Before leaving the island on June 20, Mamberti met with President Raul Castro and described the meeting as “very positive,” adding to the hope of more prisoner transfers or releases. 

Cuba never broke diplomatic ties with the Vatican, even when the island was declared officially atheist after Fidel Castro’s 1959 revolution. For decades, even entering a church was considered a counterrevolutionary act, and public displays of faith such as baptisms were considered subversive. Christmas celebrations were forbidden, forcing the Church and the priests who had not been expelled by the government to work undercover.
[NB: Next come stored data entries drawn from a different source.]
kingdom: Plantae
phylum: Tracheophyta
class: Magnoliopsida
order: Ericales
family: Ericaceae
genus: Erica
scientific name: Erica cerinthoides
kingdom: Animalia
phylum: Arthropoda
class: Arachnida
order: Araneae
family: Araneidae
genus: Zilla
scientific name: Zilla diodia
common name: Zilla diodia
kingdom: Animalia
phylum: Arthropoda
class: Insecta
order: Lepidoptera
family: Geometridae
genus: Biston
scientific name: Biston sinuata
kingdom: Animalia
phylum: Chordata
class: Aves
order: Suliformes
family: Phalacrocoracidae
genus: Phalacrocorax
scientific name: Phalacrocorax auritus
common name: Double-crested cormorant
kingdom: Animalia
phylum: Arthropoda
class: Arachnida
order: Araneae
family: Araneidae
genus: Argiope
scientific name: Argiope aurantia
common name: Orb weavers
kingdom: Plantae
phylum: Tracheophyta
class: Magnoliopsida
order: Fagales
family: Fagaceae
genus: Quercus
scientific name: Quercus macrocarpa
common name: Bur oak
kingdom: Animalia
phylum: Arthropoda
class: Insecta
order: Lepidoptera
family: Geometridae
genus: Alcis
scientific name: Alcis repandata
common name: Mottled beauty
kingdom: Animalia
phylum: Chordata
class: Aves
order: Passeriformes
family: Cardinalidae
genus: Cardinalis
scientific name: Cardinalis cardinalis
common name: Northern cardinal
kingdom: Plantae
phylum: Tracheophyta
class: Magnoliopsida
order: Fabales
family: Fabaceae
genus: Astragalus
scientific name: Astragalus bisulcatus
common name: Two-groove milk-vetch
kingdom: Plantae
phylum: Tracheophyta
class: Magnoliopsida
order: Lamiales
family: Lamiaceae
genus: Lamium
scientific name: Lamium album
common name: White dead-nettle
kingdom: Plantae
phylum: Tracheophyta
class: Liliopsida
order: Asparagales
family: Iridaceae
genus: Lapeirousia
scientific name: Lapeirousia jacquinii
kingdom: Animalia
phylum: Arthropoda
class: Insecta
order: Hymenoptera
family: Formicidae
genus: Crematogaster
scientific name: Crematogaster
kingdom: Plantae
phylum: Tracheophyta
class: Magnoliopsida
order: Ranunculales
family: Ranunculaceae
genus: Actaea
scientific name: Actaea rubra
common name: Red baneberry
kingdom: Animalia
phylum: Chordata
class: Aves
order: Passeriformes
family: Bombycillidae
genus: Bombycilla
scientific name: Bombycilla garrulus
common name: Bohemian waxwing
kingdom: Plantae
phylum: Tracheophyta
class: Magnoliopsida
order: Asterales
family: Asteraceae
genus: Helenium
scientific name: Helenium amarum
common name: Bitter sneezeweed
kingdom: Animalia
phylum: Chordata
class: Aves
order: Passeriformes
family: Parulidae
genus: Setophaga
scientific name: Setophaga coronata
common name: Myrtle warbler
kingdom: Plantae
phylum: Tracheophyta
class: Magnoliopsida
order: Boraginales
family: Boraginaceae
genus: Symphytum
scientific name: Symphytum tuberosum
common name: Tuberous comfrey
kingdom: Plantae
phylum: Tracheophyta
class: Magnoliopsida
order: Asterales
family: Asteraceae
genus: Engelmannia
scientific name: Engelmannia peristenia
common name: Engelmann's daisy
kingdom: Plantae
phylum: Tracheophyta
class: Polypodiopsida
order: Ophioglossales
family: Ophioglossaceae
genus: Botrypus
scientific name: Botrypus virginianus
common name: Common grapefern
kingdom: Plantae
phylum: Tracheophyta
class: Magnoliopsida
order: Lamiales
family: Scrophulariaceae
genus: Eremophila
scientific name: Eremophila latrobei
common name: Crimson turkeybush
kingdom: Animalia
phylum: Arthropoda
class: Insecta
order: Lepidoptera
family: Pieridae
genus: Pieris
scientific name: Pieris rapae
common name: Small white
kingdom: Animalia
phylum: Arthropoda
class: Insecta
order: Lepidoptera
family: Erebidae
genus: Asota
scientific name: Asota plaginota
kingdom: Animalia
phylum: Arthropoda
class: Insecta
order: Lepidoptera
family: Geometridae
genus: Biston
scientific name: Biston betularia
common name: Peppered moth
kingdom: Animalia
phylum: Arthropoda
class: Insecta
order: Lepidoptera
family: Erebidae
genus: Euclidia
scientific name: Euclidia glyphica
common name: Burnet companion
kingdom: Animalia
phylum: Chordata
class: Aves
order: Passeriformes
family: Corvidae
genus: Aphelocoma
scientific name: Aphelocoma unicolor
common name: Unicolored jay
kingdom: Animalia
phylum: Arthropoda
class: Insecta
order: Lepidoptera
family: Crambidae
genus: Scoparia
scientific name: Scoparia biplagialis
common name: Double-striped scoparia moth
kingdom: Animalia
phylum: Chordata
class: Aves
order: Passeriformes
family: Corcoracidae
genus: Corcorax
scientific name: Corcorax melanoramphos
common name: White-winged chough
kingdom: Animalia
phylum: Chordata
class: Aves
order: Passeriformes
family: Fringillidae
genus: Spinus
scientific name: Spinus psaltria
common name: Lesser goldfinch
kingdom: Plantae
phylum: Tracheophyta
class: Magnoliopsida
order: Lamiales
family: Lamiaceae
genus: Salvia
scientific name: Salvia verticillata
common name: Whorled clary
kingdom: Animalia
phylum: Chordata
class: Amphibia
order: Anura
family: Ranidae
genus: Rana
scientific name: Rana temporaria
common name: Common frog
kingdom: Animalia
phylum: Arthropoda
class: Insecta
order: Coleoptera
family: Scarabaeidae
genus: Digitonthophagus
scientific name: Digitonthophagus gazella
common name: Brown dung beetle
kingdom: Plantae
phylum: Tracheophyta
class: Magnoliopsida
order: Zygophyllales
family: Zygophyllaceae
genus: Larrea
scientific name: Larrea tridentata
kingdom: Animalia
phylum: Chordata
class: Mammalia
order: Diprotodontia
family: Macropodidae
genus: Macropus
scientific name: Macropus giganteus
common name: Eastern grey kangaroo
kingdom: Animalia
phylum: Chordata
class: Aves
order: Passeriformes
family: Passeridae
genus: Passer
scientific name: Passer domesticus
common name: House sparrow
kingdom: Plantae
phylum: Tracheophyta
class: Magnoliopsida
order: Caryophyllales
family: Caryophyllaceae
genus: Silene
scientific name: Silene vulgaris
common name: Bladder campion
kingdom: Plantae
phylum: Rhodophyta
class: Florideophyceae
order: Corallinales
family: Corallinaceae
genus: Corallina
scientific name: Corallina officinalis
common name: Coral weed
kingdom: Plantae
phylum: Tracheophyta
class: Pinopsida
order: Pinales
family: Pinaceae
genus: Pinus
In 1991, the Fourth Communist Party Congress removed references to atheism from the constitution. 

But it was Pope John Paul II’s historic visit to Cuba in 1998 that re-established some of the Church’s social role with his prophetic challenge, “Let Cuba open itself to the world, and let the world open itself to Cuba.” 

2012 marks the 400th anniversary of the arrival of the image of Cuba’s patron saint, la Virgen de la Caridad del Cobre — Our Lady of Charity — and the Cuban Church hopes the pope himself will come celebrate. 

María de Lourdes Ruiz Scaperlanda writes from Oklahoma.

Catholic hero (sidebar)

Almost halfway through a 25-year sentence, 48-year-old Dr. Oscar Biscet has been locked in a Cuban prison cell as a prisoner of conscience, for his “dangerous” public stand against abortion, the death penalty and euthanasia. 

While working as an internal medicine specialist at the government-run Hospital Hijas de Galicia in Havana, Biscet conducted a clandestine study that revealed newborn babies being killed right after birth, a common practice throughout Cuba, which has the most abortions in the hemisphere. He confronted the government with the results, along with a letter addressed to Fidel Castro accusing the Cuban National Health System of genocide. 

Biscet founded the Lawton Foundation ( in 1997 as a platform in defense of all human rights through nonviolent civil disobedience. The Cuban government considers the foundation illegal. 

“Any news that gets out to the international public regarding the prisoners of conscience in Cuba is good news because most people don’t realize that these individuals even exist,” said Jordan Allott, producer of “Oscar’s Cuba,” a documentary released this summer on Biscet ( 

“The Church can also let the world know about opposition heroes,” he said. 

“We ultimately desire a nation where all of us belong, where all of us are respected and treated with human dignity,” said Biscet’s wife, Elsa Morejón Hernández. “In order for that to exist, the first thing that must happen is the release of all prisoners of conscience. What is happening in Cuba is a horrendous crime.”